Exercise aim: Each entry, in full: copy it out exactly.

Given data section start

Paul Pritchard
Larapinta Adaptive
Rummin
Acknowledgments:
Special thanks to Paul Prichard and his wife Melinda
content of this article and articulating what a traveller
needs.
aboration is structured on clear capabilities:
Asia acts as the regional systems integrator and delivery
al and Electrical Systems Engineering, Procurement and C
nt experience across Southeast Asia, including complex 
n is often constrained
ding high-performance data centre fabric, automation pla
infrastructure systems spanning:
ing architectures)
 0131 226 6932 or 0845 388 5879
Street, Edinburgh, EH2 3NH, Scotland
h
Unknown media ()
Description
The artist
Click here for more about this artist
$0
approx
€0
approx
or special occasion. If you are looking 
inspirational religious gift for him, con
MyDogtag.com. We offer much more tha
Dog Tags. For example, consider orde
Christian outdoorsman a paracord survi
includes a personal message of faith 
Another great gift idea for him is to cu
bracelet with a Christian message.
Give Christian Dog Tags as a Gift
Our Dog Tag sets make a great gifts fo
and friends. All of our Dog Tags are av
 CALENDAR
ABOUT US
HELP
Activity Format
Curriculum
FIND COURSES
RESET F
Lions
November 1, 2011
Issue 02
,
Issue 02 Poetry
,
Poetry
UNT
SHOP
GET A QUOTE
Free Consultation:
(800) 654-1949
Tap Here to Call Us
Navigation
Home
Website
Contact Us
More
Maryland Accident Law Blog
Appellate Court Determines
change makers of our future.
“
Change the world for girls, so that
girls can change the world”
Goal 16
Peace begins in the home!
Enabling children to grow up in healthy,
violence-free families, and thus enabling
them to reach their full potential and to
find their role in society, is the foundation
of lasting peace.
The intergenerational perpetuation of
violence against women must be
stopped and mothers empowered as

Given data section end

Output:
Paul Pritchard
Larapinta Adaptive
Rummin
Acknowledgments:
Special thanks to Paul Prichard and his wife Melinda
content of this article and articulating what a traveller
needs.
aboration is structured on clear capabilities:
Asia acts as the regional systems integrator and delivery
al and Electrical Systems Engineering, Procurement and C
nt experience across Southeast Asia, including complex 
n is often constrained
ding high-performance data centre fabric, automation pla
infrastructure systems spanning:
ing architectures)
 0131 226 6932 or 0845 388 5879
Street, Edinburgh, EH2 3NH, Scotland
h
Unknown media ()
Description
The artist
Click here for more about this artist
$0
approx
€0
approx
or special occasion. If you are looking 
inspirational religious gift for him, con
MyDogtag.com. We offer much more tha
Dog Tags. For example, consider orde
Christian outdoorsman a paracord survi
includes a personal message of faith 
Another great gift idea for him is to cu
bracelet with a Christian message.
Give Christian Dog Tags as a Gift
Our Dog Tag sets make a great gifts fo
and friends. All of our Dog Tags are av
 CALENDAR
ABOUT US
HELP
Activity Format
Curriculum
FIND COURSES
RESET F
Lions
November 1, 2011
Issue 02
,
Issue 02 Poetry
,
Poetry
UNT
SHOP
GET A QUOTE
Free Consultation:
(800) 654-1949
Tap Here to Call Us
Navigation
Home
Website
Contact Us
More
Maryland Accident Law Blog
Appellate Court Determines
change makers of our future.
“
Change the world for girls, so that
girls can change the world”
Goal 16
Peace begins in the home!
Enabling children to grow up in healthy,
violence-free families, and thus enabling
them to reach their full potential and to
find their role in society, is the foundation
of lasting peace.
The intergenerational perpetuation of
violence against women must be
stopped and mothers empowered as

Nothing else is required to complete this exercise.